Wan-Streamer v0.1 Launches for Real-time Multimodal Interaction
- •Wan-Streamer v0.1 released as an end-to-end model for real-time audio-visual interaction.
- •Unified Transformer architecture delivers 200 ms model-side latency and 550 ms total interaction time.
- •System supports full-duplex operation, simultaneously perceiving and generating synchronized video and audio at 25 fps.
Lianghua Huang and a team of researchers introduced Wan-Streamer v0.1 on June 23, 2026, as a native-streaming, end-to-end foundation model built for real-time, low-latency audio-visual interaction. By integrating language, audio, and video into a single Transformer architecture, the model handles perception, reasoning, generation, and turn management jointly without relying on external modular systems such as ASR (Automatic Speech Recognition) or TTS (Text-to-Speech). The design uses block-causal attention to manage interleaved input and output tokens, allowing for incremental streaming as short as 160 ms at 25 fps.

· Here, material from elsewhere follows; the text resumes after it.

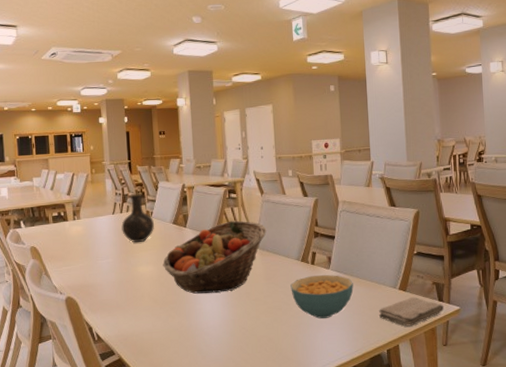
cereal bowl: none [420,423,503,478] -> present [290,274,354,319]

The system achieves approximately 200 ms model-side response latency and a total interaction latency of approximately 550 ms when accounting for 350 ms of bidirectional network delay. This enables full-duplex communication, where the system continuously perceives user inputs while simultaneously generating synchronized audio-visual responses. Unlike cascaded pipelines that connect separate models for vision, speech, and rendering, Wan-Streamer performs these tasks within one unified framework, which reduces pipeline errors and overall synchronization latency.
According to the researchers, Wan-Streamer stands out as the only end-to-end interactive model that outputs synchronized video content while maintaining sub-second performance. While other systems often measure latency by excluding the underlying dependencies of language models or speech processing, Wan-Streamer operates as a singular, unified unit to deliver real-time feedback. The development team noted that this architectural approach ensures that the system is capable of both understanding and responding to complex human inputs with high efficiency, marking a shift toward unified models for streaming interaction.